I don't think that's what these stats show at all.

They could just as easily indicate that the costs of other things like housing, heating, electricity, transportation, tuition, and healthcare are increasing at faster rates than food. Or it could mean that households now have new expenses in their budgets that didn't exist previously. I wonder what percentage of household income went to internet service in the '30's. Or it could indicate that people are buying less food. Or settling for cheaper quality food. If 5 years ago I mostly bought organic foods, but now look for the cheapest way to fill my belly, I may be spending a smaller percentage of my income on food, but that doesn't mean food has become any more affordable.

MegB

Has another thread been opened yet?

Back to the topic ...

As a former student, former teacher (concurrent program for the TO board, and adult ESL) and the parent of an elementary school student, what makes a good teacher is intelligence, creativity, sensivity and a relentless work ethic and dedication to education.

Being the parent of a kid with epilepsy-related learning disabilities, I'm fairly involved in my kid's school experience. I've come to understand that it isn't important whether I like the teacher. It's way more important that my kid likes them and that they get observable results.

Kids who have an IEP (individualized education program) spend time with an educational support teacher. I really dislike the current one working with my kid, but my kid likes her, and the woman gets results. She's also the only person who can get through to the students who have 'behavioral disorders'. Kids my teacher friends sometimes refer to as chair-throwers.

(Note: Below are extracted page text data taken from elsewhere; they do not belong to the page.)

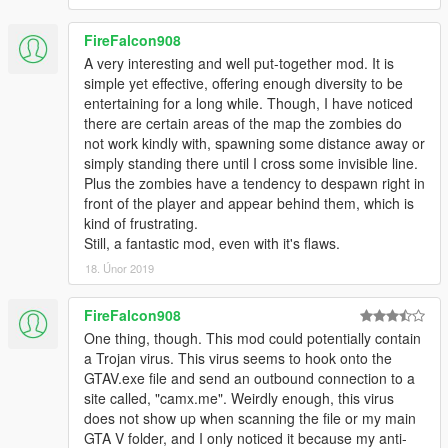
Description
Los Santos has been invaded by the undead. You are
FireFalcon908
lucky to be one of the remaining survivors but its now up
to you to fight off what zombies remain and reclaim the
A very interesting and well put-together mod. It is
city.
simple yet effective, offering enough diversity to be
entertaining for a long while. Though, I have noticed
Controls
there are certain areas of the map the zombies do
Z - Start Game
not work kindly with, spawning some distance away or
X - Kill Game
simply standing there until I cross some invisible line.
Plus the zombies have a tendency to despawn right in
front of the player and appear behind them, which is
Gamepad Controls
kind of frustrating.
Right Stick + Right Bumper - Open Menu
Still, a fantastic mod, even with it's flaws.
A - Select
18. Únor 2019
B- Back
DPad - Navigate
FireFalcon908
One thing, though. This mod could potentially contain
Additional Requirements
a Trojan virus. This virus seems to hook onto the
GTAV.exe file and send an outbound connection to a
ScriptHook V - http://www.dev-
site called, "camx.me". Weirdly enough, this virus
c.com/gtav/scripthookv/
does not show up when scanning the file or my main
GTA V folder, and I only noticed it because my anti-
ScriptHook V .NET 2.3 -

The woman may be a a bit odious when dealing with parents, but she's a gem when it comes to kids with special needs. Probably kids in general. I'd take one of her over a hundred teachers I 'clicked' with.

Slumberjack

University Students and Geography Class

Quote:
They should not be confusing Antarctica and the Arctic, and they should know that they live on the Atlantic Ocean ... and they should be able to know where North America is.

Here's a example of a good University teacher attempting to apply Jacques Ranciere's philosophy about working with what is given.  It appears that some of these students, when they hear about the USA bombing people again in Asia or Africa, are likely to run and hide under their beds as a precaution.

Catchfire Catchfire's picture

I'm always dubious about these stories which "prove" that students today are horrible at [pick one: writing, math, history, geography, et al.]. Who is in her class? Are they all Canadian students? Are any of the Canadian students recent immigrants? Are they treating a pop quiz which treats them, deliberately, as "elementary," seriously? If I took a class at university about Geography and was asked to colour a map, I'd be pretty pissed. Hell, I was pissed when my Grade 10 Geography teacher asked me to do that.

One of my favourite profs at UBC, now an associate Dean, who wrote the most popular text book on the genre of Academic writing, or writing at university, is always approached by journalists who want to write this kind of story. "Can you give us a quote about how students nowadays can't write a sentence?" She always answers, "No, but I can give you the name of someone who will..."

Slumberjack

Well, people will take the instance reported on in that piece or similar ones, and combine it with the functional illiteracy that many of us encounter first hand with high school grads these days, and we have an unmistakable theme coming out of the school system that what they're teaching is of little relevance to today's student.  It seems to me that it's to do with that sort of conversation, or it defaults to the one about the lackadaisical attitude toward standards on the part of the people who work in education system, that the right goes on about.